25 February - 4 April 2026

Meraki

by Eugenie Vronskaya

 

We are delighted to welcome Eugenie Vronskaya back to the gallery with her solo exhibition, Meraki. After the success of her work in last year’s group exhibition, Vronskaya returns with a deeply personal body of work that reflects the true meaning of Meraki — a Modern Greek word describing the act of creating with passion and soul. Living and working between London and the Highlands of Scotland, Vronskaya’s practice combines the ever-present connection to nature and the poetic sensibility; icon painting traditions with a deeply embodied approach, using layered, translucent forms to express spiritual intimacy.

Vronskaya went on to make history as the first Russian student to attend the MA programme at the Royal College of Art, marking the beginning of an extraordinary international career. Her work is held in major public and private collections worldwide, including Tate Britain, the V&A, the Pushkin Museum, and the Tretyakov Gallery, and has been repeatedly selected for the Royal Academy Summer Exhibition.

In Meraki, painting becomes a process of devotion, a labour of love, built through time and lived experience.

ARTIST STATEMENT

Meraki

μεράκι Greek

Putting a piece of your soul into your work

Some feelings and experiences resist explanation; they cannot take the form of words. Language has its limitations. That is why we have found other ways to express our inner worlds. We foolishly believe that everything can be explained in words, yet language is only a system of use, shaped by its own rules and laws.

Painting can never be fully explained. Philip Guston refers to the mysterious process of painting and says that he never wants to understand it, as an artist he never wants to know. This resonates deeply with me.

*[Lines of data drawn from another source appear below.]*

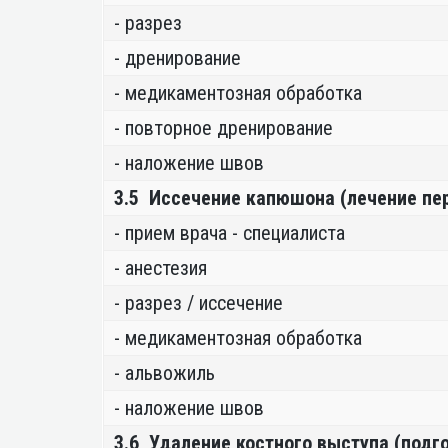
- разрез
- дренирование
- медикаментозная обработка
- повторное дренирование
- наложение швов
3.5 Иссечение капюшона (лечение пе
- прием врача - специалиста
- анестезия
- разрез / иссечение
- медикаментозная обработка
- альвожиль
- наложение швов
3.6 Удаление костного выступа (подг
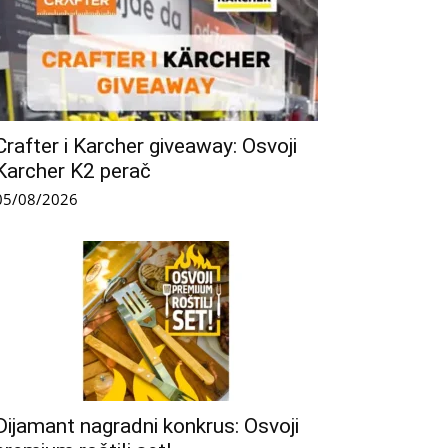
Crafter i Karcher giveaway: Osvoji
Karcher K2 perač
05/08/2026
Dijamant nagradni konkrus: Osvoji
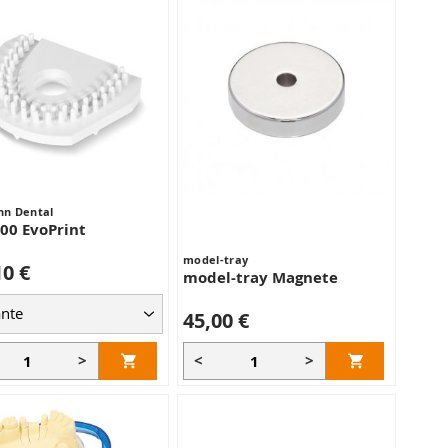
n Dental
00 EvoPrint
model-tray
10 €
model-tray Magnete
45,00 €
>
<
>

The meaning of the word mystery comes from the Greek mysterion, meaning “secret rite,” and myein, meaning “to close the eyes and mouth.” Mystery refers to something that should not be revealed or solved like a puzzle, but rather experienced,-something one is initiated into. The root of the word points to silence, to closed lips and closed eyes: not seeing, not revealing. Mystery is not meant to be explained.

This is how I feel about painting.

There is something sacred and undeniably mysterious about it. It is like a secret alchemy: when all elements come together under the right conditions, a miracle takes place, and a canvas covered in paint transforms into a painting. It is the most magical experience—one that is worth hours, days, weeks, months, even years of showing up in the studio and doing the daily work. That work can be described, explained, analyzed, or demonstrated, but painting itself can never truly be explained.

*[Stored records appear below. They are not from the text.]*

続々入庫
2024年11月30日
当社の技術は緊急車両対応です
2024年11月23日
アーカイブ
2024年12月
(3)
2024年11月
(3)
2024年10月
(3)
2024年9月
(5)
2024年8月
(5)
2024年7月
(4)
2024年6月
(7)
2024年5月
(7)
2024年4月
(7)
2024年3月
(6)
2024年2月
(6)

What is my painting about? Can a painting even be about something? If Morandi painted bottles and jugs all his life, does that mean his paintings were about those objects? Of course not. They are about timelessness, loneliness, boredom, love, death—about the entire universe, condensed into a carefully arranged cluster of bottles on a table.

I hold a strange notion: there is no past or future but only now and my paintings already exist somewhere in the unseen. When I paint, I slowly recall them, bringing them into existence . I do not feel in control of what emerges on the canvas. There is always a starting point, and then the painting takes me through multiple transformations. I never know what will arrive in the end, but I hope to recognise it when it is fully there, in front of me.

All I know is that I have to be completely honest and sincere, I have to summon my absolute best, and give the work all the love I hold, along with a piece of my soul. These are my sacred ingredients, this is Meraki.

Eugenie Vronskaya is a Russian-born artist currently living and working between London and the Highlands of Scotland.

She began her artistic journey studying traditional icon painting techniques from an early age, later attending the Krasnopresnenskaya School of Art and a Fine Art University in Moscow. In 1989, Vronskaya moved to the UK, and by 1991, she became the first Russian student to enroll in the MA programme at the Royal College of Art in London. She is currently a tutor at the Heatherley School of Fine Art in London.

Vronskaya was invited by Sir Anthony Caro to participate in the International Triangle Workshop in New York State, USA. Following this, she played an active role in organizing several Triangle International workshops across Africa, including in Zimbabwe, South Africa, and Botswana.

Her work is held in numerous private collections worldwide, as well as in major public institutions such as Tate Britain, the V&A Museum, the Borchard Collection, Art UK, the Pushkin Museum, and the State Tretyakov Gallery in Moscow. Her paintings have also been regularly selected for the Royal Academy Summer Exhibition.